Render all the data below as a Markdown table with two columns, n for the row number and Line for the line itself, and leave out any blank lines.

--- START OF Task data ---

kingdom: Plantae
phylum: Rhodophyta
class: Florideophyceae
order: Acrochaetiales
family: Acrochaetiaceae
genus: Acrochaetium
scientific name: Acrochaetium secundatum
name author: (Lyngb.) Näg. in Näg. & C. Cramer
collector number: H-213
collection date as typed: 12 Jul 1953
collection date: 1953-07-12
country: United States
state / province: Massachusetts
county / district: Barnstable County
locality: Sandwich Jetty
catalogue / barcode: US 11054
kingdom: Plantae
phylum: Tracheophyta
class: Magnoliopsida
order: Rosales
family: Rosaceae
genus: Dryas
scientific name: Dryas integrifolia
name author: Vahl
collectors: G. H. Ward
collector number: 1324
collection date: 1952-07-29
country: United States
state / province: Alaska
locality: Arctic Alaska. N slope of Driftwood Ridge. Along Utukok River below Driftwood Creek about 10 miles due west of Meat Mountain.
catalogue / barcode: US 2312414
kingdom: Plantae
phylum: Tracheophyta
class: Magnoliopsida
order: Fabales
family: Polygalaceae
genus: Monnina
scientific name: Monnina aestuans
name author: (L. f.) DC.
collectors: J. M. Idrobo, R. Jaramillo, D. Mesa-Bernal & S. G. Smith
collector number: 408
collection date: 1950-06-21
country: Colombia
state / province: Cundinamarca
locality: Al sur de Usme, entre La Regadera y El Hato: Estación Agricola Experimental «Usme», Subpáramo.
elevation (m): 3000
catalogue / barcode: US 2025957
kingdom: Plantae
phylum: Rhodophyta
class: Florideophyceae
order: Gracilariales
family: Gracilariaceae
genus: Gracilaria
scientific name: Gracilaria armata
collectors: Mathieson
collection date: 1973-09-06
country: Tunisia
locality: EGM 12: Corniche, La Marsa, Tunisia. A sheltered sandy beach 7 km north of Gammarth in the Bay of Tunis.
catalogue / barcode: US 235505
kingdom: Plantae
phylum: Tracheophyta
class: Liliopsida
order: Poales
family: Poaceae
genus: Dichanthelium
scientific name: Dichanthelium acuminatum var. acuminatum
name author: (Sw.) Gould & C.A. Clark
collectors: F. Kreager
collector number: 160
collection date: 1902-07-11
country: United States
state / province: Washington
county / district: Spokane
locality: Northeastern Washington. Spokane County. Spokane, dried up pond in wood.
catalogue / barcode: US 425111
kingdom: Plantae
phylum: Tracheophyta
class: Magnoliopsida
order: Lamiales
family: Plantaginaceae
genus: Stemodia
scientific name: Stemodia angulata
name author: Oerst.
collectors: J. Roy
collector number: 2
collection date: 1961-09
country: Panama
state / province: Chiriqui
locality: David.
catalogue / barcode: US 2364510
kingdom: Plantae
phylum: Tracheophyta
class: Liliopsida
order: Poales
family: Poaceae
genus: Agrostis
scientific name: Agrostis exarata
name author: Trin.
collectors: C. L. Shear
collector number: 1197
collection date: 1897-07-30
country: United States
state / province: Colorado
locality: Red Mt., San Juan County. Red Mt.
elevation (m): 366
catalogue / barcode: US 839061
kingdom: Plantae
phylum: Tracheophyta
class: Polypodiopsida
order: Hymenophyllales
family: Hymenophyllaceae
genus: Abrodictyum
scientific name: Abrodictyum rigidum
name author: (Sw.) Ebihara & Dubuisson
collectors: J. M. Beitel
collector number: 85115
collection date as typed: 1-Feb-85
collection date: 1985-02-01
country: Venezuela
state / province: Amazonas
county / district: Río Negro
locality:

--- END OF Task data ---

**Exercise solution:**
| n | Line |
|---|---|
| 1 | kingdom: Plantae |
| 2 | phylum: Rhodophyta |
| 3 | class: Florideophyceae |
| 4 | order: Acrochaetiales |
| 5 | family: Acrochaetiaceae |
| 6 | genus: Acrochaetium |
| 7 | scientific name: Acrochaetium secundatum |
| 8 | name author: (Lyngb.) Näg. in Näg. & C. Cramer |
| 9 | collector number: H-213 |
| 10 | collection date as typed: 12 Jul 1953 |
| 11 | collection date: 1953-07-12 |
| 12 | country: United States |
| 13 | state / province: Massachusetts |
| 14 | county / district: Barnstable County |
| 15 | locality: Sandwich Jetty |
| 16 | catalogue / barcode: US 11054 |
| 17 | kingdom: Plantae |
| 18 | phylum: Tracheophyta |
| 19 | class: Magnoliopsida |
| 20 | order: Rosales |
| 21 | family: Rosaceae |
| 22 | genus: Dryas |
| 23 | scientific name: Dryas integrifolia |
| 24 | name author: Vahl |
| 25 | collectors: G. H. Ward |
| 26 | collector number: 1324 |
| 27 | collection date: 1952-07-29 |
| 28 | country: United States |
| 29 | state / province: Alaska |
| 30 | locality: Arctic Alaska. N slope of Driftwood Ridge. Along Utukok River below Driftwood Creek about 10 miles due west of Meat Mountain. |
| 31 | catalogue / barcode: US 2312414 |
| 32 | kingdom: Plantae |
| 33 | phylum: Tracheophyta |
| 34 | class: Magnoliopsida |
| 35 | order: Fabales |
| 36 | family: Polygalaceae |
| 37 | genus: Monnina |
| 38 | scientific name: Monnina aestuans |
| 39 | name author: (L. f.) DC. |
| 40 | collectors: J. M. Idrobo, R. Jaramillo, D. Mesa-Bernal & S. G. Smith |
| 41 | collector number: 408 |
| 42 | collection date: 1950-06-21 |
| 43 | country: Colombia |
| 44 | state / province: Cundinamarca |
| 45 | locality: Al sur de Usme, entre La Regadera y El Hato: Estación Agricola Experimental «Usme», Subpáramo. |
| 46 | elevation (m): 3000 |
| 47 | catalogue / barcode: US 2025957 |
| 48 | kingdom: Plantae |
| 49 | phylum: Rhodophyta |
| 50 | class: Florideophyceae |
| 51 | order: Gracilariales |
| 52 | family: Gracilariaceae |
| 53 | genus: Gracilaria |
| 54 | scientific name: Gracilaria armata |
| 55 | collectors: Mathieson |
| 56 | collection date: 1973-09-06 |
| 57 | country: Tunisia |
| 58 | locality: EGM 12: Corniche, La Marsa, Tunisia. A sheltered sandy beach 7 km north of Gammarth in the Bay of Tunis. |
| 59 | catalogue / barcode: US 235505 |
| 60 | kingdom: Plantae |
| 61 | phylum: Tracheophyta |
| 62 | class: Liliopsida |
| 63 | order: Poales |
| 64 | family: Poaceae |
| 65 | genus: Dichanthelium |
| 66 | scientific name: Dichanthelium acuminatum var. acuminatum |
| 67 | name author: (Sw.) Gould & C.A. Clark |
| 68 | collectors: F. Kreager |
| 69 | collector number: 160 |
| 70 | collection date: 1902-07-11 |
| 71 | country: United States |
| 72 | state / province: Washington |
| 73 | county / district: Spokane |
| 74 | locality: Northeastern Washington. Spokane County. Spokane, dried up pond in wood. |
| 75 | catalogue / barcode: US 425111 |
| 76 | kingdom: Plantae |
| 77 | phylum: Tracheophyta |
| 78 | class: Magnoliopsida |
| 79 | order: Lamiales |
| 80 | family: Plantaginaceae |
| 81 | genus: Stemodia |
| 82 | scientific name: Stemodia angulata |
| 83 | name author: Oerst. |
| 84 | collectors: J. Roy |
| 85 | collector number: 2 |
| 86 | collection date: 1961-09 |
| 87 | country: Panama |
| 88 | state / province: Chiriqui |
| 89 | locality: David. |
| 90 | catalogue / barcode: US 2364510 |
| 91 | kingdom: Plantae |
| 92 | phylum: Tracheophyta |
| 93 | class: Liliopsida |
| 94 | order: Poales |
| 95 | family: Poaceae |
| 96 | genus: Agrostis |
| 97 | scientific name: Agrostis exarata |
| 98 | name author: Trin. |
| 99 | collectors: C. L. Shear |
| 100 | collector number: 1197 |
| 101 | collection date: 1897-07-30 |
| 102 | country: United States |
| 103 | state / province: Colorado |
| 104 | locality: Red Mt., San Juan County. Red Mt. |
| 105 | elevation (m): 366 |
| 106 | catalogue / barcode: US 839061 |
| 107 | kingdom: Plantae |
| 108 | phylum: Tracheophyta |
| 109 | class: Polypodiopsida |
| 110 | order: Hymenophyllales |
| 111 | family: Hymenophyllaceae |
| 112 | genus: Abrodictyum |
| 113 | scientific name: Abrodictyum rigidum |
| 114 | name author: (Sw.) Ebihara & Dubuisson |
| 115 | collectors: J. M. Beitel |
| 116 | collector number: 85115 |
| 117 | collection date as typed: 1-Feb-85 |
| 118 | collection date: 1985-02-01 |
| 119 | country: Venezuela |
| 120 | state / province: Amazonas |
| 121 | county / district: Río Negro |
| 122 | locality: |